Do You Actually Know About Crypto Futures Trading?

Futures have been around for a long time, but crypto futures are fairly new. Many exchanges want to offer them because of the nearly 6000 tradeable cryptocurrencies and trading’s lasting power.

Briefly describe what is happening in this passage: There has recently been an increase in interest from traders looking to invest their money into cryptocurrency by way of bitcoin-backed derivatives called ‘crypto futures’. Essentially, it allows people access without actually owning any bitcoins themselves. It is a great investment opportunity at first glance.

Crypto Futures

Crypto futures allow traders to speculate on the future value of digital currencies without actually owning any cryptocurrency. It’s similar in concept to a stock index or commodity like oil and wheat, where an investor can take risks by betting on how much they’ll be worth when it expires. There are contracts for specific cryptocurrencies such as Bitcoin or Ethereum that derive their values from these underlying assets. When a crypto futures contract expires, investors should use cash instead of actual coins after trading is completed so there won’t be anything physical left over at all.

With cryptocurrency futures, traders can hedge against adverse price changes and extreme volatility. The high-volatility of digital currencies allows traders to purchase assets when they are low and sell them at a higher value as well-all in one transaction. Crypto futures trading is available on platforms like Binance Futures that trade 24 hours a day, seven days week.

How Does Crypto Futures Work?

Crypto futures trading is an interesting way to make money in this volatile market. You can bet on the price changes without having to actually buy any cryptocurrency, which leaves you with more freedom than other traders who need a lot of capital up front or have expensive fees associated with every trade they place.

Let’s consider a simplified example. Say John and Sarah entered into Bitcoin futures positions at $40,000 each. In this scenario, John has the long position while Sarah took on an opposing trade–with her being in what’s called “the short side.” Upon expiration of the contract, it was determined that Bitcoins had risen to around $45k for one unit of currency- with those who are holding winning contracts getting their stakes returned as profits. Since we’re considering two people entering these transactions simultaneously: The person who is considered having been ‘long’ will have received $5k from exchanges (as they were betting on rising prices), whereas someone else taking up a ‘short’ position might owe exchange losses instead if things.

Basic Concepts

The potential for astronomical returns in the crypto futures market is just one of many reasons traders should familiarize themselves with essential concepts. Being aware of these concepts will draw you closer to becoming a professional trader, and understanding how they affect each trade can help make some tough decisions easier on yourself when it comes time to place your trades.

  1. Leverage

The lure of leverage attracts traders to the futures market. Leverage can be an extremely capital-efficient way for a trader with little money but big dreams, or even just a hope that Bitcoin prices will continue going up and they don’t want their BTC profits to go away when the numbers get too large in fiat currency terms. For example, on current spot markets you’d need $35k USD ($36K CAD) worth of cash at once (depending on what platform it’s traded through), whereas if using 1:100 margin trading via Bitfinex your only requirement would be roughly ~$3200 (~CAD 4500).
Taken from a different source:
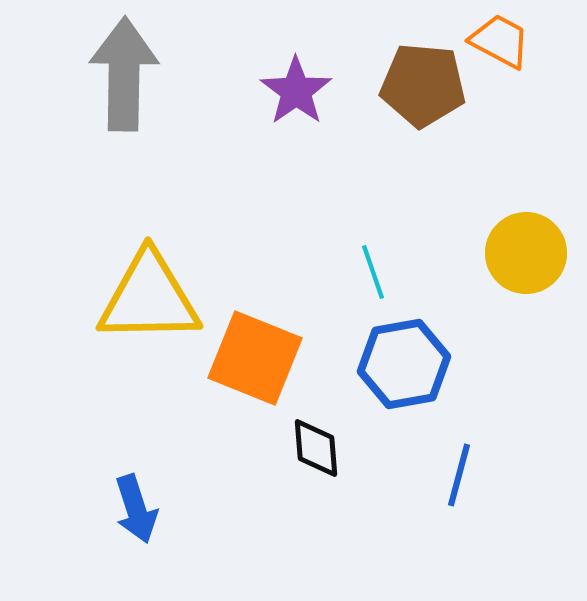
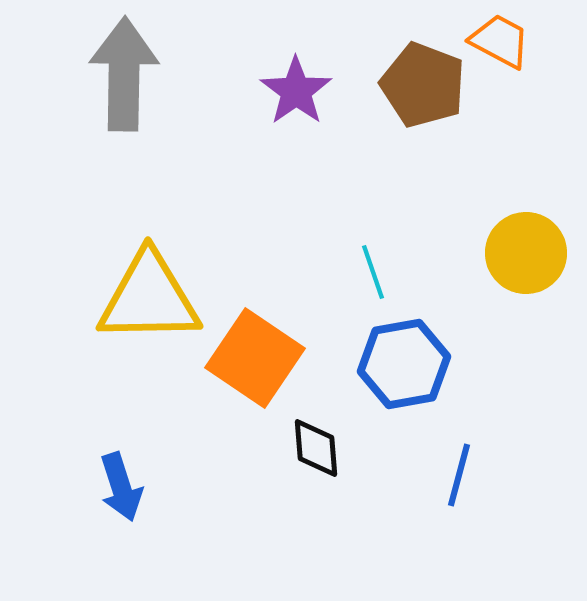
brown pentagon: rotated 16 degrees clockwise
orange square: rotated 12 degrees clockwise
blue arrow: moved 15 px left, 22 px up
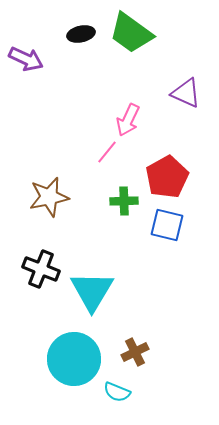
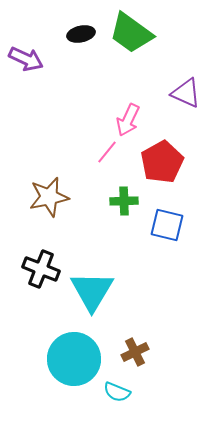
red pentagon: moved 5 px left, 15 px up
Assume you only have USDT 5,000 in your spot wallet. In this instance, you could only afford USDT 5,000 in Bitcoin.

  • Margin Requirements

A margin account is like a bank where you can deposit cash and trade with it. It’s sort of like when the broker loans money to an investor who needs more than their initial investment for trading, but they’ll get some interest on that loan from time to time. A futures trader cannot just waltz into a brokerage firm and start buying contracts without having enough collateral or “margin” in his/her account first because if he were wrong about what direction prices would go then he could be exposed–even bankrupted! Remember: Initial Margin = Deposit amount (percentage) + Maintenance Margins. Maintaining adequate margins will help avoid liquidations due to low capitalization.

  • Funding Rates

Crypto perpetual contracts have a different structure than traditional futures. They are not settled like these and require the funding rate mechanism to ensure that prices match up on both markets regularly. Funding rates can be costly for traders in an overheated bull market, making it difficult or expensive to hold long positions as you would if this were regular trading of cryptos- but only when there’s a surge in the price difference between spot and future trade values does this occur (and even they’re still worth holding).

Conclusion

Futures trading is a great way to speculate on the future price of an asset. The futures market has grown since it was first introduced and now offers many different types of contracts in various markets, such as equity shares, oil or gold prices. It’s important that you know what you’re doing before playing with fire – there are risks involved which can lead to outsized losses if not managed properly by those who have taken the time for research into both their advantages and disadvantages.